TLDR:

A foundation model is a large AI model trained on broad, unlabeled data at scale, designed to be adapted (via fine-tuning or prompting) to a wide range of downstream tasks. The term was popularized by Stanford’s CRFM in 2021 and now encompasses LLMs, image/video generators, code models, and multi-modal systems.

Foundation Models vs. Narrow Models

Traditional ML models are trained for specific tasks (sentiment classification, image recognition). Foundation models, by contrast, are trained on broad data and can be repurposed for many tasks with minimal additional training. GPT-5, Claude Opus, Gemini, Llama and Mistral are the dominant general-purpose foundation models; specialized variants exist for code (Codex, Code Llama), images (Stable Diffusion, DALL-E), audio (Whisper), and biology (AlphaFold, ESM).

Build vs. Buy Decision

Training a foundation model from scratch requires hundreds of millions of dollars in compute and data infrastructure. For all but the largest companies, the practical choice is between using foundation model APIs (OpenAI, Anthropic, Google), fine-tuning an open-source foundation model (Llama, Mistral), or using retrieval-augmented generation (RAG) to customize behavior without modifying the underlying model.
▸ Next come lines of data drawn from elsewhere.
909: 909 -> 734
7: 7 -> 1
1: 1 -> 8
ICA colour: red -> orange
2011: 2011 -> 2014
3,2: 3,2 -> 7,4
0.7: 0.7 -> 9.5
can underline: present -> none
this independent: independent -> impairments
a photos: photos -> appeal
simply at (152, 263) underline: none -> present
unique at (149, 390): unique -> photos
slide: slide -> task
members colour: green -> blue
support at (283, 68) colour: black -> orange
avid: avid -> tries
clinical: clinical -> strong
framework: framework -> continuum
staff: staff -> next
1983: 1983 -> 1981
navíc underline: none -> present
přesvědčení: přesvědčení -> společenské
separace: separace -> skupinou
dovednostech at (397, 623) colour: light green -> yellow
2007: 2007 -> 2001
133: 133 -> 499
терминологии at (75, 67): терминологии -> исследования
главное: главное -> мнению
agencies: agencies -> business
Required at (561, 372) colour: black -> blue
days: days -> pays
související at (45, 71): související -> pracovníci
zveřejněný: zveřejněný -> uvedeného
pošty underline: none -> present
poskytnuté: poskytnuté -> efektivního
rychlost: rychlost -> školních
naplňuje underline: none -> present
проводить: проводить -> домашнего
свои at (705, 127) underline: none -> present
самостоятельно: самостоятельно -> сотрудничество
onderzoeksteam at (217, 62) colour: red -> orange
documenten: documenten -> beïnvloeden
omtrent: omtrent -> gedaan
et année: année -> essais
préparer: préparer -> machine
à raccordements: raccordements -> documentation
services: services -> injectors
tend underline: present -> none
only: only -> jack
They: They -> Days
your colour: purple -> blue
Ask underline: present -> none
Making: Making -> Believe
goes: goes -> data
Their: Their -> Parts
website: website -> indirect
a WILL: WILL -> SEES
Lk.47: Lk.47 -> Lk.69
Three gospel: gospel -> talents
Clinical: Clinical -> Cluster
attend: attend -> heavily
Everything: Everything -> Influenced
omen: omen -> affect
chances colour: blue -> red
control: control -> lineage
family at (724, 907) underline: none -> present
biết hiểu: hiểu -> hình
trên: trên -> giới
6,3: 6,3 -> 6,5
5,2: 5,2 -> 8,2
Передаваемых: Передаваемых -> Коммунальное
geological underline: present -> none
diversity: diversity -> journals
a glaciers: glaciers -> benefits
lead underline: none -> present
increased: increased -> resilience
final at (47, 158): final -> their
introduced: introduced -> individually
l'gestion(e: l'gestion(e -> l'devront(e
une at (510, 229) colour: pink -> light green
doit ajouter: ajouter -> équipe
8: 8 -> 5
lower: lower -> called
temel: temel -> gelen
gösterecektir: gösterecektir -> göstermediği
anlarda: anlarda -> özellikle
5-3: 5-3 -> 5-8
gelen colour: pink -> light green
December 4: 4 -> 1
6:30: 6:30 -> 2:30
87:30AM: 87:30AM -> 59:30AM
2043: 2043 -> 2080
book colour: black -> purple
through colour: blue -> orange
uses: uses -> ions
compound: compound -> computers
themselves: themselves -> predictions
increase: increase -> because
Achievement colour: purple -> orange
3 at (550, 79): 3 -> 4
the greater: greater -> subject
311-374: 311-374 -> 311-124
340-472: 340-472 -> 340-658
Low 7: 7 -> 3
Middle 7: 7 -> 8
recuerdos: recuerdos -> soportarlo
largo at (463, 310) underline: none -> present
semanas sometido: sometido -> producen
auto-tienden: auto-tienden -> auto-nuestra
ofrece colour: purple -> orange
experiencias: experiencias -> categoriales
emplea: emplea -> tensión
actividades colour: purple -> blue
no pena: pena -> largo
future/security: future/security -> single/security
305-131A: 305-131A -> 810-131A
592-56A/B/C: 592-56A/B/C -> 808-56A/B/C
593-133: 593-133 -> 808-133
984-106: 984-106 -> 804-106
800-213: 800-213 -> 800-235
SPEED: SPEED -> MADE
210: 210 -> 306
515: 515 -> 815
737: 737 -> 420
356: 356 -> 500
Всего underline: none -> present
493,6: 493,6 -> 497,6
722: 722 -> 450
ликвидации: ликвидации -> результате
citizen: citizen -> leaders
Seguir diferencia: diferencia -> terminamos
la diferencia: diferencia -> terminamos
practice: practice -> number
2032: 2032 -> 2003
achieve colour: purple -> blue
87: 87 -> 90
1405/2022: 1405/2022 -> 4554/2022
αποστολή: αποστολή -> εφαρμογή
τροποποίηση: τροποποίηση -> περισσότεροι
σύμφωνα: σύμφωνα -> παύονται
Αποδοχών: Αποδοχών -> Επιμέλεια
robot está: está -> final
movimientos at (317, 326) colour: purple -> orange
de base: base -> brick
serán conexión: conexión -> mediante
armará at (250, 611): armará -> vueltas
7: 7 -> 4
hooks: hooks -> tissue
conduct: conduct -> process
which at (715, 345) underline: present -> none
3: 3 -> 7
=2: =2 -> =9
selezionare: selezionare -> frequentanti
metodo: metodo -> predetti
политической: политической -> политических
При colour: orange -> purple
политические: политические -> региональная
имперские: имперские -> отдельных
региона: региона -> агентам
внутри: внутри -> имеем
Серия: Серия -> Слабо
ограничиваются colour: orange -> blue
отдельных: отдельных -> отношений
Each approach has different cost, latency, customization, and data privacy implications.

Regulatory Treatment

The EU AI Act creates specific obligations for “general-purpose AI” (GPAI) models, including transparency about training data, copyright compliance summaries, and additional safety obligations for “systemic risk” models above defined compute thresholds. US executive orders and voluntary commitments from frontier labs impose similar disclosure and red-teaming obligations. Founders building on foundation models should track whether their use case triggers downstream obligations.